Maintaining these reserves will be a tough act for banks. Nonetheless, it will reduce the volatility in the over night call money rates and thus is a positive move, opined Standard Chartered Bank regional general manager Jaspal Bindra. At present, banks are required to maintain a minimum of 50 per cent of the required reserves in the first week and a minimum of 65 per cent in the second week of the reporting fortnight.
Despite this flexibility on the daily maintenance, the actual daily CRR maintenance of majority of banks in relation to the prescribed level is now quite high. While moving towards a low CRR, it is necessary that the demand for bank reserves in the inter-bank market is modulated and the volatility in CRR maintenance is minimised, the RBI observed in its policy.

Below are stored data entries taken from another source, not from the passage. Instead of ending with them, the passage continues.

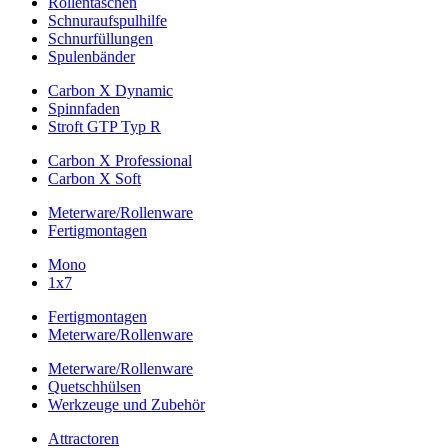
Rollentaschen
Schnuraufspulhilfe
Schnurfüllungen
Spulenbänder
Carbon X Dynamic
Spinnfaden
Stroft GTP Typ R
Carbon X Professional
Carbon X Soft
Meterware/Rollenware
Fertigmontagen
Mono
1x7
Fertigmontagen
Meterware/Rollenware
Meterware/Rollenware
Quetschhülsen
Werkzeuge und Zubehör
Attractoren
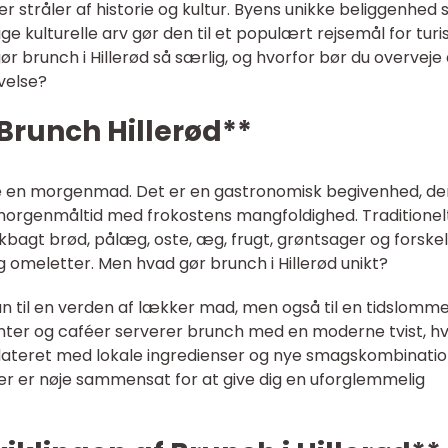
r stråler af historie og kultur. Byens unikke beliggenhed
ge kulturelle arv gør den til et populært rejsemål for turi
r brunch i Hillerød så særlig, og hvorfor bør du overveje 
velse?
 Brunch Hillerød**
e en morgenmad. Det er en gastronomisk begivenhed, de
morgenmåltid med frokostens mangfoldighed. Traditionel
skbagt brød, pålæg, oste, æg, frugt, grøntsager og forskel
omeletter. Men hvad gør brunch i Hillerød unikt?
kun til en verden af lækker mad, men også til en tidslomme
ranter og caféer serverer brunch med en moderne tvist, h
pdateret med lokale ingredienser og nye smagskombinatio
, der er nøje sammensat for at give dig en uforglemmelig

The RBI will also pay interest on eligible CRR balances on a monthly basis with effect from April 2003. In order to facilitate this, banks have been urged to put in place proper technology including adoption of the software package which will help transmission of Form A data by banks directly to the RBI.
At present, all scheduled commercial banks are paid interest at the bank rate on eligible cash balances maintained with the RBI under CRR requirement, without detailed scrutiny by the central bank, on the basis of quarterly interest claim statement submitted by banks. Such interest payment is made to all banks within one month after the end of the quarter, stated the credit policy.